Wang, S.; Zhang, Y.; Ping, T.; Zeng, X.; Yang, M.; Wang, W.; Hu, Q.; Fu, T.; Chen, Y.; Lu, M.

N6-methyladenosine (m6A) is the most prevalent internal modification in eukaryotic mRNA and has emerged as a critical regulator of RNA virus infection. However, its role in the mumps virus (MuV), a non-segmented negative-strand (NNS) RNA virus, remains undefined. Here, we comprehensively characterize the m6A epitranscriptome of MuV JL2 strain and its functional impact on viral replication and host innate immunity. Using single-base resolution GLORI-seq, we identified abundant m6A modifications on MuV genomic, antigenomic and messenger RNAs, with uneven distribution and non-canonical motif enrichment.
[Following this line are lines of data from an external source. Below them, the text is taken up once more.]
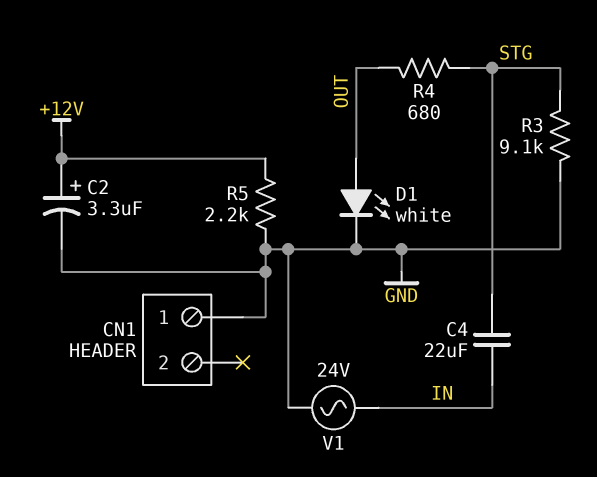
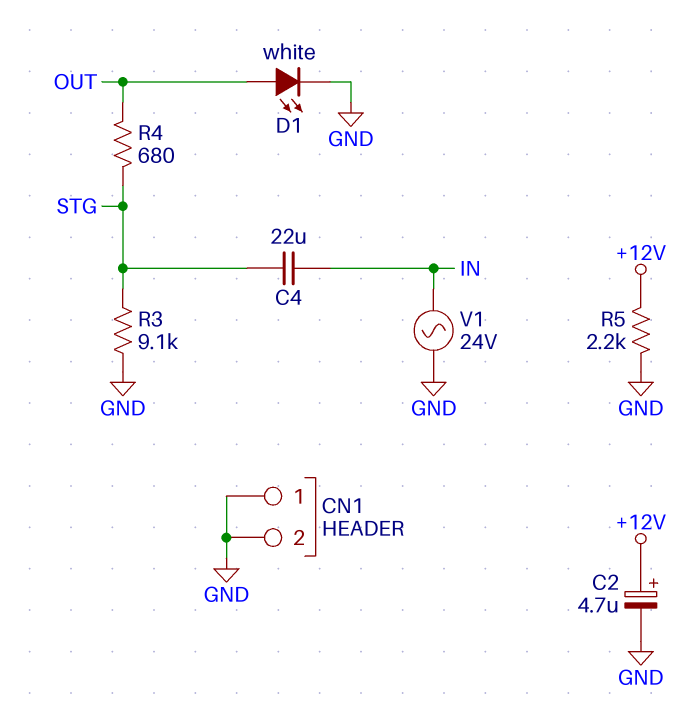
C2: 3.3uF (plus +12V, minus GND) -> 4.7uF (plus +12V, minus GND)
CN1 pin 2: none -> GND

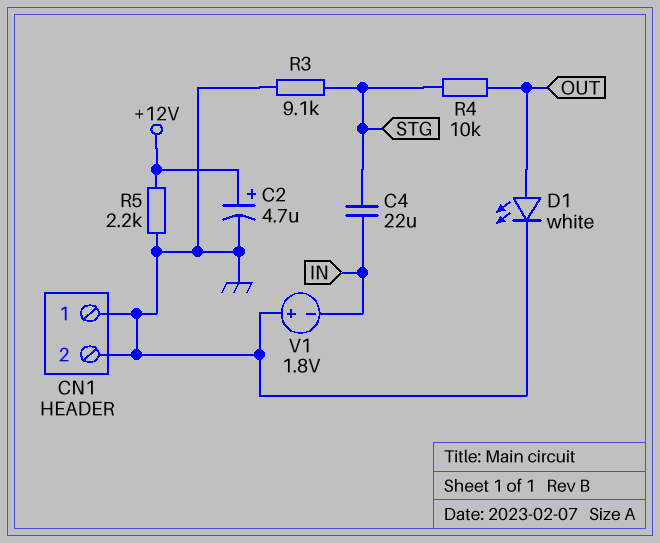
R4: 680 (OUT, STG) -> 10k (OUT, STG)
V1: AC 24V (GND, IN) -> 1.8V (plus GND, minus IN)

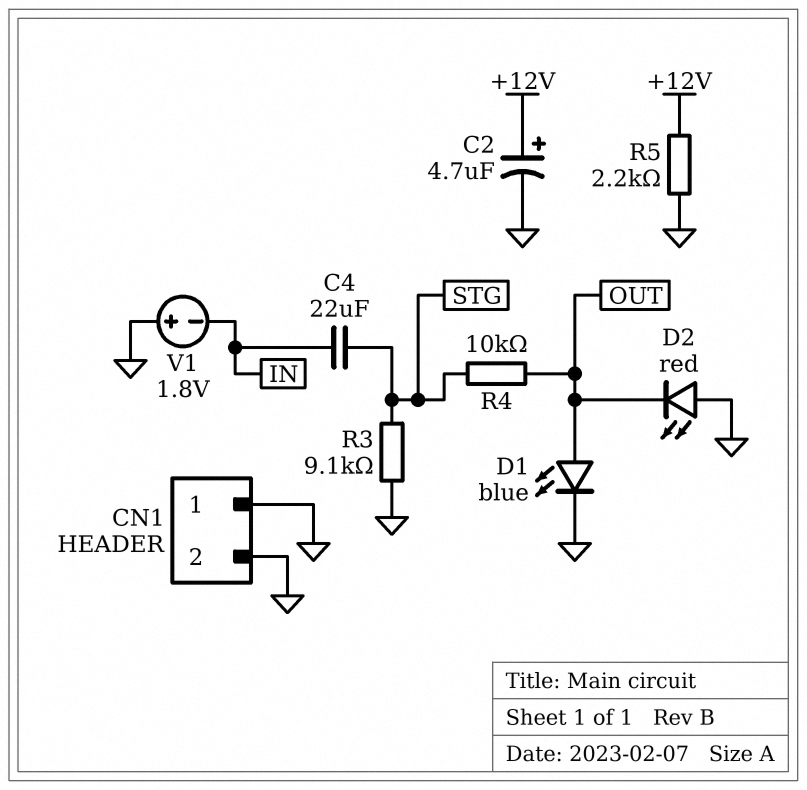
D1: LED white (A OUT, K GND) -> LED blue (A OUT, K GND)
D2: none -> LED red (A GND, K OUT)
Genetic depletion of METTL3 enhanced viral replication by facilitating RNA synthesis and nucleocapsid encapsidation in Vero-E6 cells. In epithelial A549 and monocytoid THP1-iDC cells, MuV infection triggered robust type I/III interferon and proinflammatory responses by activating multiple pattern recognition receptors in a m6A-dependent manner and induced incomplete iDC maturation characterized by downregulated HLA class II; however, the latter molecule can be partially restored by METTL3-knockdown. The MuV infection reshaped the host m6A landscape with a positive correlation between m6A enrichment and transcripts enhancement of numerous innate immune genes in a cell type-specific manner. Functional analyses revealed that host m6A machinery modulates antiviral signaling, which varies between viral infection and viral RNA-transfection due to the infection-induced host m6A machinery fluctuation. Collectively, our findings demonstrate that m6A serves as a bidirectional regulator during MuV infection, simultaneously constraining viral replication and modulating host immune recognition, thereby highlighting RNA methylation as a pivotal determinant of MuV pathogenesis and a potential target for optimized immunogenicity.